Brownback went further in a Jan. 15 speech to lawmakers, calling for more cuts in 2014, 2016 and 2017. To help pay for it, he proposed eliminating some tax exemptions and making permanent a temporary 1-percentage point increase in the sales tax enacted in 2010. The higher sales tax isn’t popular among some Republicans and interest groups.
“It’s going back to the tax well again,” said Mike O’Neal, a former Republican speaker of the House of Representatives and now president and chief executive officer of the Kansas Chamber, the largest business trade group in the state. “When you have a problem, let’s not have taxes be the first thing out of your mouth.”

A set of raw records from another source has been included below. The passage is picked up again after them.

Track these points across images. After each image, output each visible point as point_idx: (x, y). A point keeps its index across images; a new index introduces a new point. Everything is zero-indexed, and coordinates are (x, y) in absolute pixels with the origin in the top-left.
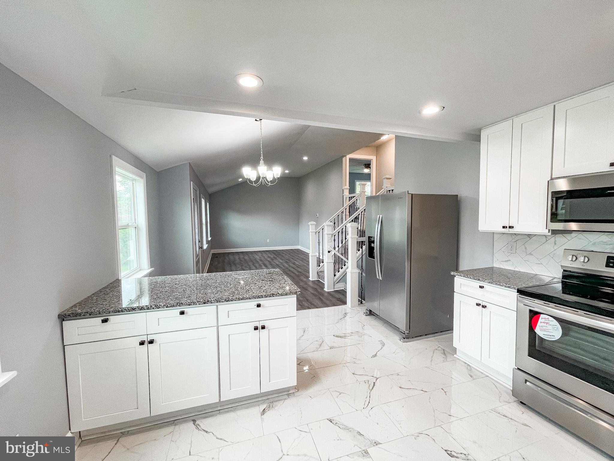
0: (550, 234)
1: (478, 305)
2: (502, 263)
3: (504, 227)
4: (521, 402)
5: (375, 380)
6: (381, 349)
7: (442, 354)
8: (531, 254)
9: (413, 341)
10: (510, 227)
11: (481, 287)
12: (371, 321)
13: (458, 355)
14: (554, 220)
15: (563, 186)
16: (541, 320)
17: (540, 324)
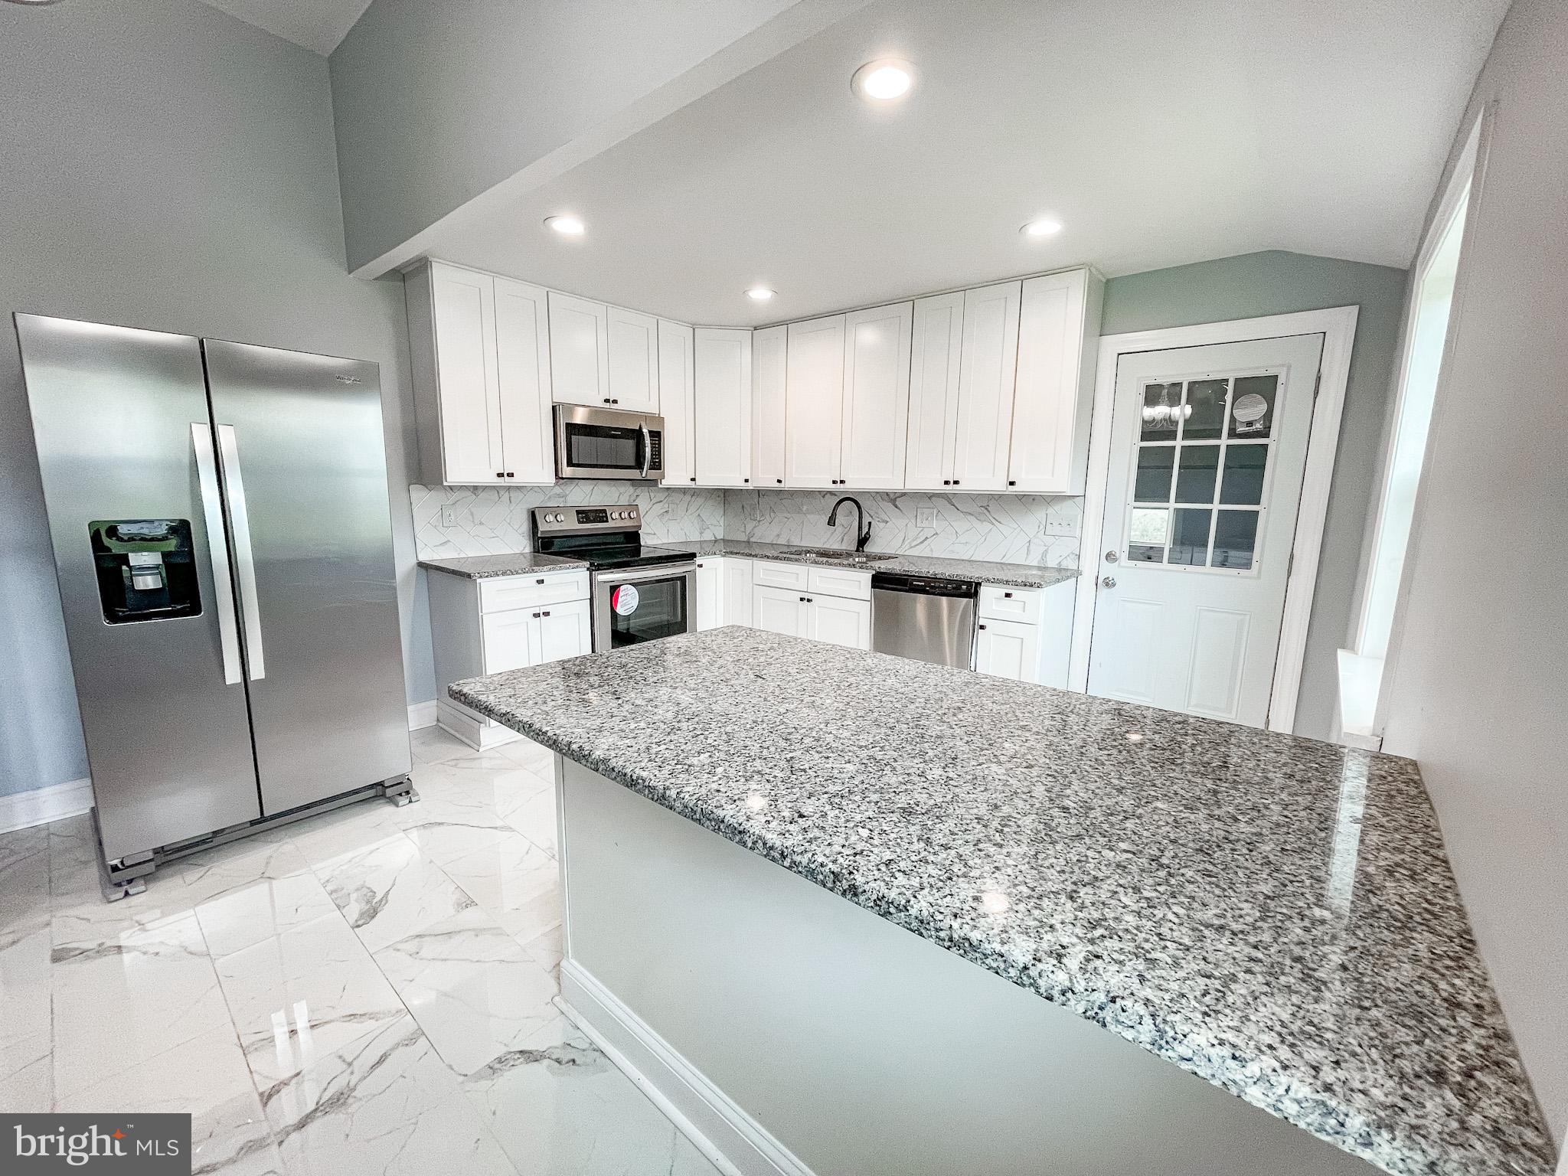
1: (536, 616)
2: (435, 549)
3: (499, 475)
8: (480, 523)
10: (509, 475)
11: (540, 582)
14: (570, 464)
15: (580, 417)
16: (621, 594)
17: (620, 600)
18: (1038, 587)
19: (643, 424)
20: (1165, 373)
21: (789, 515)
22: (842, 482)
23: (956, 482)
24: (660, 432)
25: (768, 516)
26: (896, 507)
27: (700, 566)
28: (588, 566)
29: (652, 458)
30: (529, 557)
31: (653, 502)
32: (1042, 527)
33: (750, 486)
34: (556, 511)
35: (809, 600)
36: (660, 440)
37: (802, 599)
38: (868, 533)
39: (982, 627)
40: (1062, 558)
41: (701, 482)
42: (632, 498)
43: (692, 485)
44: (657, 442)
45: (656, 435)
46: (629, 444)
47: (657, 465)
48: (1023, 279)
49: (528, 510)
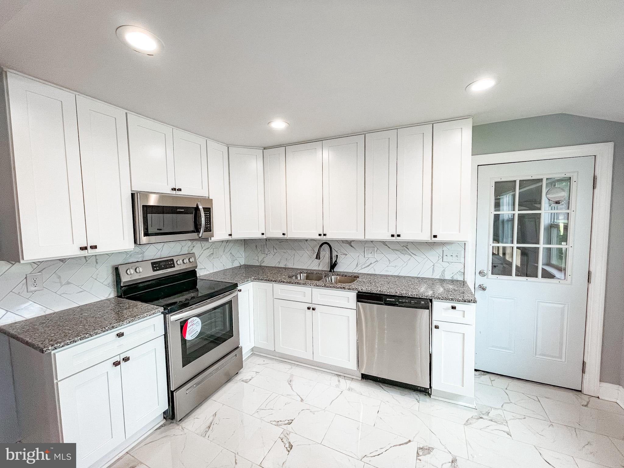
1: (116, 364)
3: (81, 249)
8: (68, 283)
10: (93, 247)
11: (120, 335)
14: (146, 234)
15: (153, 201)
16: (188, 325)
17: (188, 330)
18: (474, 303)
19: (199, 204)
20: (506, 175)
21: (285, 251)
22: (325, 235)
23: (399, 236)
24: (210, 208)
25: (272, 252)
26: (352, 247)
27: (240, 291)
28: (163, 311)
29: (206, 225)
30: (113, 301)
31: (204, 249)
32: (440, 257)
33: (264, 237)
34: (135, 264)
35: (313, 309)
36: (210, 214)
37: (309, 308)
38: (336, 261)
39: (437, 327)
40: (454, 274)
41: (235, 237)
42: (190, 249)
43: (230, 238)
44: (208, 214)
45: (208, 210)
46: (190, 217)
47: (209, 229)
48: (433, 123)
49: (113, 267)
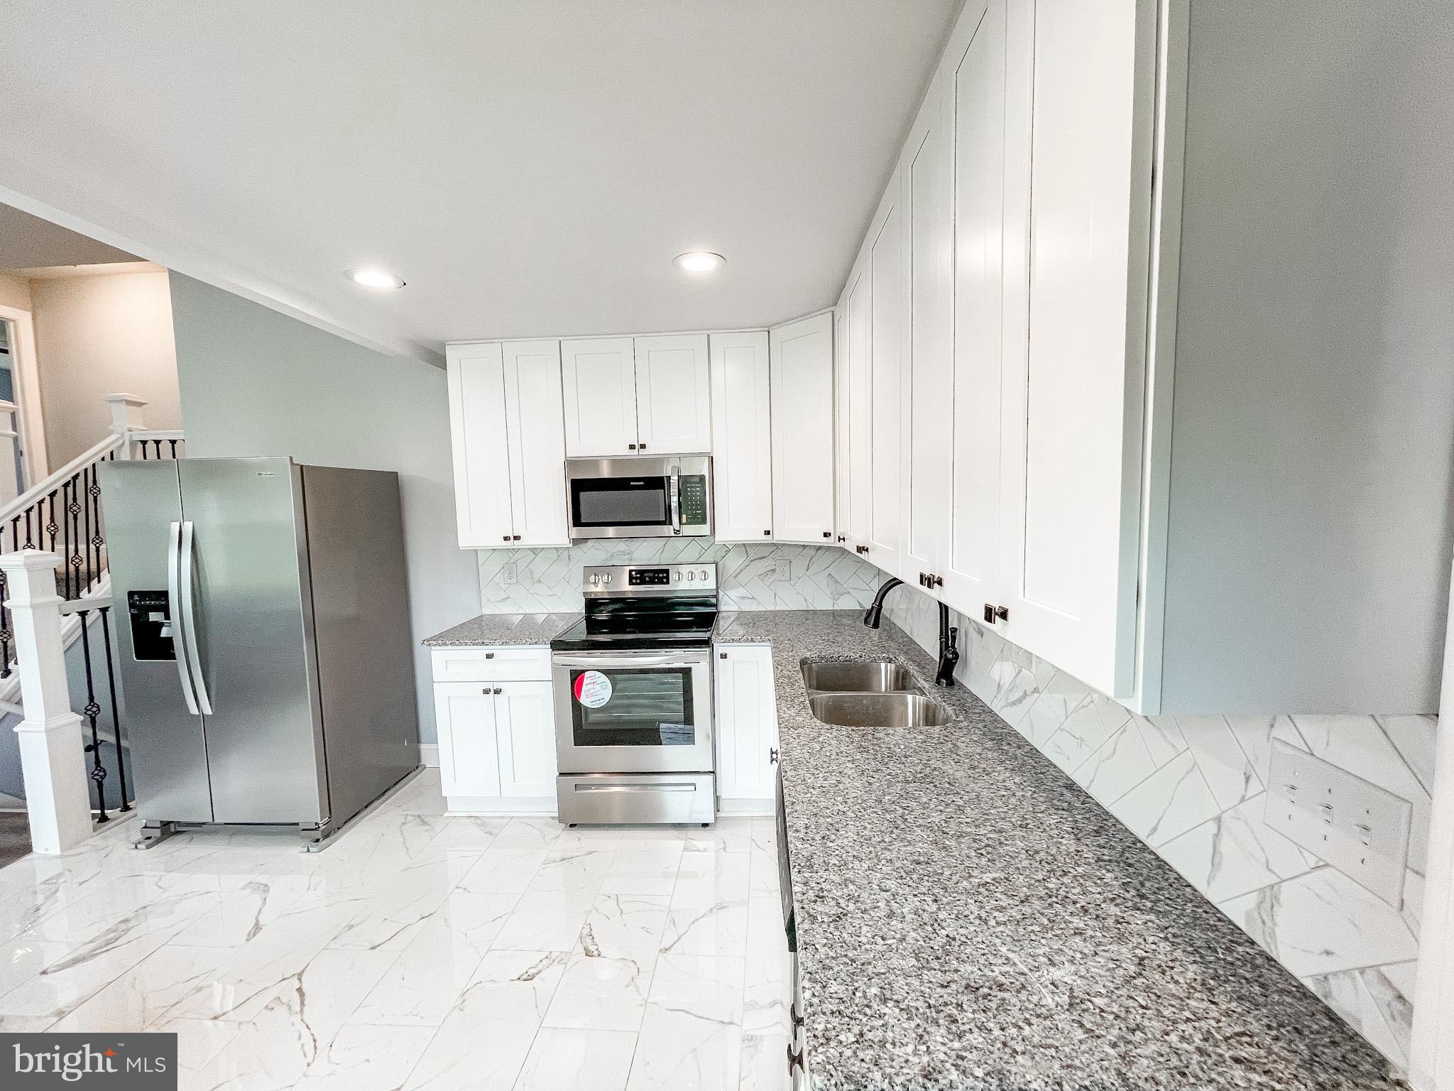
0: (571, 545)
1: (486, 692)
2: (496, 604)
3: (506, 539)
4: (571, 826)
5: (297, 981)
6: (264, 904)
7: (418, 825)
8: (539, 581)
9: (342, 835)
10: (516, 538)
11: (489, 656)
12: (178, 852)
13: (454, 808)
14: (577, 523)
16: (585, 682)
17: (584, 688)
24: (702, 476)
27: (724, 656)
34: (605, 570)
36: (703, 487)
38: (954, 650)
41: (778, 537)
43: (768, 539)
44: (698, 489)
45: (696, 481)
47: (699, 517)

Brownback said in the interview that education and other vital services would be protected. Without the higher sales tax, now at 6.3 percent, and other changes, “the options are pretty stark,” he said.
The Kansas approach is one bookend of state economic development efforts. The other is represented by Massachusetts Governor Deval Patrick, who on Jan. 16 proposed a 1-percentage point hike in his state’s income-tax rate, to 6.25 percent, to help cover the costs of education and transportation. Patrick also urged cutting the sales levy.
Brownback said 30 years of spending hasn’t improved the state of 2.9 million people, with its long history of political struggle. Nineteenth-century slavery battles with neighboring Missouri earned the state the moniker “Bleeding Kansas.” Topeka schools were one of the defendants in the landmark 1954 Supreme Court decision Brown v. Board of Education, which outlawed racially segregated schools.
More recently, politicians have fought over abortion, evolution, immigration -- and now taxes, reviving the specter of border wars.
Missouri is one of at least eight states -- Nebraska, Oklahoma, Wisconsin, Indiana, Ohio, Virginia and North Carolina are the others -- considering tax cuts. It has long had a competitive business relationship with Kansas. Television ads sponsored by a group advocating tax cuts are running in the Kansas City, Missouri, market, raising fears that jobs will leave the state for lower taxes next door.
“I do think it’s hard to be anywhere near Kansas right now,” said Amy Blouin, executive director of the Missouri Budget Project, a St. Louis-based nonprofit group that analyzes state spending.
While Blouin says Kansas is providing “some valuable lessons” on the difficulties of tax-cutting, some Republicans in the Missouri legislature are pushing measures that would roll back business levies. St. Louis businessman Rex Sinquefield sponsored a ballot proposal last year that would have eliminated the income tax and replaced it with a higher sales tax. The measure didn’t qualify for the 2012 ballot.
It’s too soon to draw conclusions about the outcome of the Kansas tax debate, said Mark Tallman, associate executive director for advocacy at the Kansas Association of School Boards. If state aid is cut, he said, the pressure will mount on many districts to raise property taxes -- if voters allow it. Many school districts are close to their levy limits, he said.
The consequences of cutting taxes don’t only concern Brownback’s opponents. Don Hineman, a Republican House member from the western Kansas town of Dighton, compared the state-versus-state tax battle to an arms race.
“Everybody’s racing to zero and then we lose that advantage,” he said. “It becomes a zero-sum game.”
It’s still “productive” to cut taxes, Hineman said, though it remains to be seen whether lawmakers can balance the desire to reduce levies with the need to preserve government services.
“That’s the big question,” he said. “There are no easy answers.”